Über die Verurteilung Ludwigs XVI.

Ich unternehme es, Bürger, zu beweisen, daß über den König ein Urteil gesprochen werden kann: daß Morissons Ansicht, welche die Unverletzlichkeit anerkennt, wie die des Ausschusses, welche ihn gleich einem Bürger behandelt wissen will, gleich falsch sind, und daß der König nach Prinzipien gerichtet werden muß, welche sich weder auf die eine noch auf die andere Ansicht stützen.

Der Gesetzgebungsausschuß, welcher sich über die Nichtigkeit der Unverletz1ichkeit des Königs und die Grundsätze der ewigen Gerechtigkeit sehr vernünftig ausspricht, entwickelt, wie mir scheint, nicht alle Konsequenzen dieser Prinzipien, so daß der Dekretentwurf, welchen er Ihnen vorlegt, sich gar nicht aus denselben ableiten läßt und sozusagen Saft und Kraft verliert.

Die einzige Absicht des Ausschusses bestand darin, Sie zu überzeugen, daß der König wie ein einfacher Bürger beurteilt werden müsse, und ich für meine Person sage, daß der König als Feind zu behandeln ist, daß wir nicht sowohl über ihn ein Urteil zu fällen sondern ihn vielmehr zu bekämpfen haben; daß ferner die Prozeßform, da in dem Vertrag, welcher die Franzo- sen vereinigt, über dieselbe nichts enthalten ist, nicht im Zivilgesetz steht, sondern in dem Gesetz des Völkerrechts zu suchen ist.

Indem man von diesem Unterschied abgesehen hat, ist man auf prinziplose Formen verfallen, welche den König straflos machen und die Aufmerksamkeit zu lange auf ihn lenken würden oder auf seine Verurteilung den Schein einer ungerechten und übermäßigen Strenge werfen könnten. Ich habe oft die Bemerkung gemacht, daß falsche Klugheitsmaßregeln, Langsamkeit und Abwarten hier wahrhafte Unklugheiten waren; und nächst jener, welche den Augenblick uns Gesetze zu geben, immer hinausschiebt, würde die unheilvollste die sein, mit dem König zu temporisieren.

Aus Seiten ausgelesene Texte
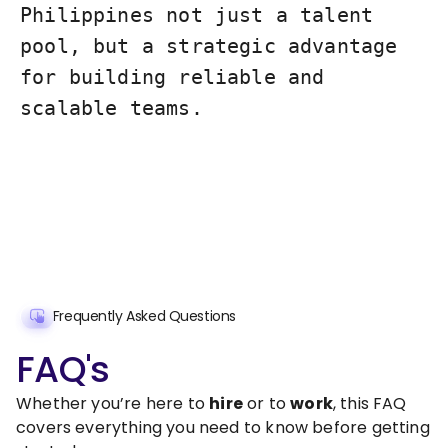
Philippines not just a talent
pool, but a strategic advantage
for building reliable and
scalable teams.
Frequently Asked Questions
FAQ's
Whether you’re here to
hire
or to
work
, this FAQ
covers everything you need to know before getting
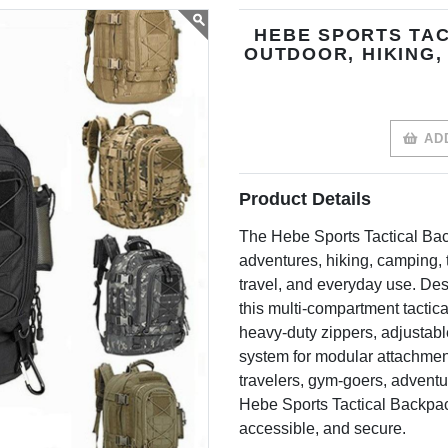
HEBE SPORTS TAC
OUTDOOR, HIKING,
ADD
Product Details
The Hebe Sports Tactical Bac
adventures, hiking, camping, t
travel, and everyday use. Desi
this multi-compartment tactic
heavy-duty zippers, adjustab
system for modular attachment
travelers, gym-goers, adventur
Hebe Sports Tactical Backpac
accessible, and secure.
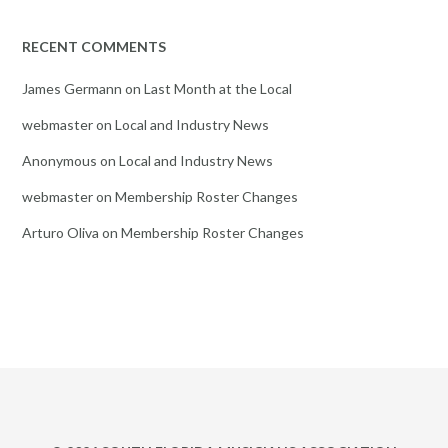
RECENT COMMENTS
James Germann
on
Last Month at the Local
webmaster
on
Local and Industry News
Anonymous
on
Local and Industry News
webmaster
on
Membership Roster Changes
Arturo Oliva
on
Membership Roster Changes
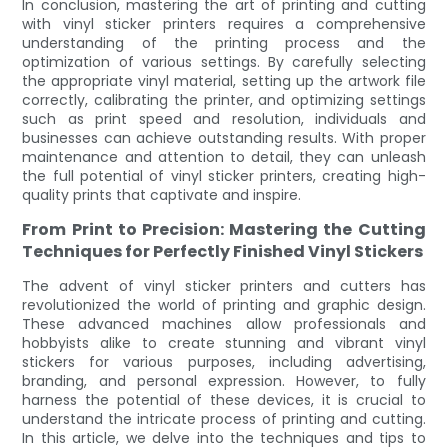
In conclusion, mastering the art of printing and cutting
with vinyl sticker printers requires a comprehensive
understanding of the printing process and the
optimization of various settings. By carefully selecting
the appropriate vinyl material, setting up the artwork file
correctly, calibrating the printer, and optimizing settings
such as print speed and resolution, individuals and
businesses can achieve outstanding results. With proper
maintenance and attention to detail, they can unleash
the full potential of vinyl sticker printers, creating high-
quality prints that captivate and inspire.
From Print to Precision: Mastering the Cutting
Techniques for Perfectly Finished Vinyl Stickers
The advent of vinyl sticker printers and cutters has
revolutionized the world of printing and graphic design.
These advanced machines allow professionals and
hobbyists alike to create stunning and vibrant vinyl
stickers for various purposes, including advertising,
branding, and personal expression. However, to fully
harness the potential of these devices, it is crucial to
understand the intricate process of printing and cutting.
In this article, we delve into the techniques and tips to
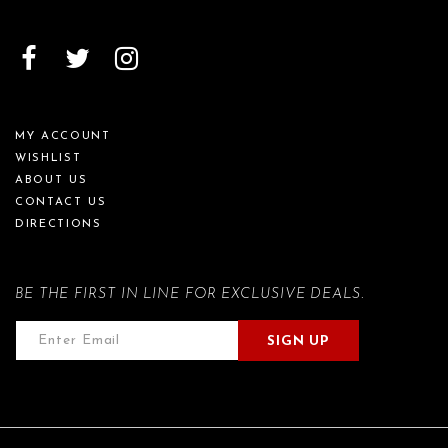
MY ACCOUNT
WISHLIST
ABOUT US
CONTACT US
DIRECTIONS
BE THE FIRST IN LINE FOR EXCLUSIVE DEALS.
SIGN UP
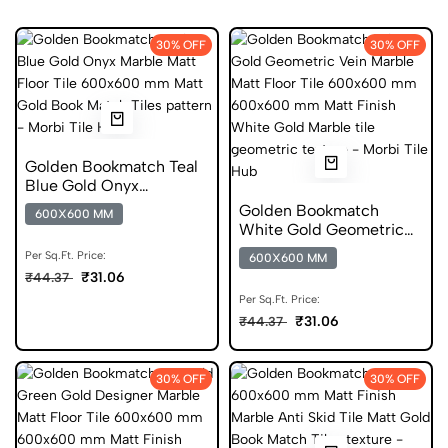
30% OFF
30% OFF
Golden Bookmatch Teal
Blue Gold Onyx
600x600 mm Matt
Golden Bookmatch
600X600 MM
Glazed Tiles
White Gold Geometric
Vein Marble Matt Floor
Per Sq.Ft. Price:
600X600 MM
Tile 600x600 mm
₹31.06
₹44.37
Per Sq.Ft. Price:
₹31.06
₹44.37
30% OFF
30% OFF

### AUFGABEN
A: Gib den Textauszug von „Ich unternehme es, Bürger, zu“ bis „andere Ansicht stützen.“ wortgetreu wieder.
B: Gib jede Zeile der Datensätze zurück, in der die Zeichenfolge „Tactical“ vorkommt. Groß- und Kleinschreibung sind zu beachten.

### LÖSUNGEN
A:
Ich unternehme es, Bürger, zu beweisen, daß über den König ein Urteil gesprochen werden kann: daß Morissons Ansicht, welche die Unverletzlichkeit anerkennt, wie die des Ausschusses, welche ihn gleich einem Bürger behandelt wissen will, gleich falsch sind, und daß der König nach Prinzipien gerichtet werden muß, welche sich weder auf die eine noch auf die andere Ansicht stützen.

B:
The Hebe Sports Tactical Bac
Hebe Sports Tactical Backpac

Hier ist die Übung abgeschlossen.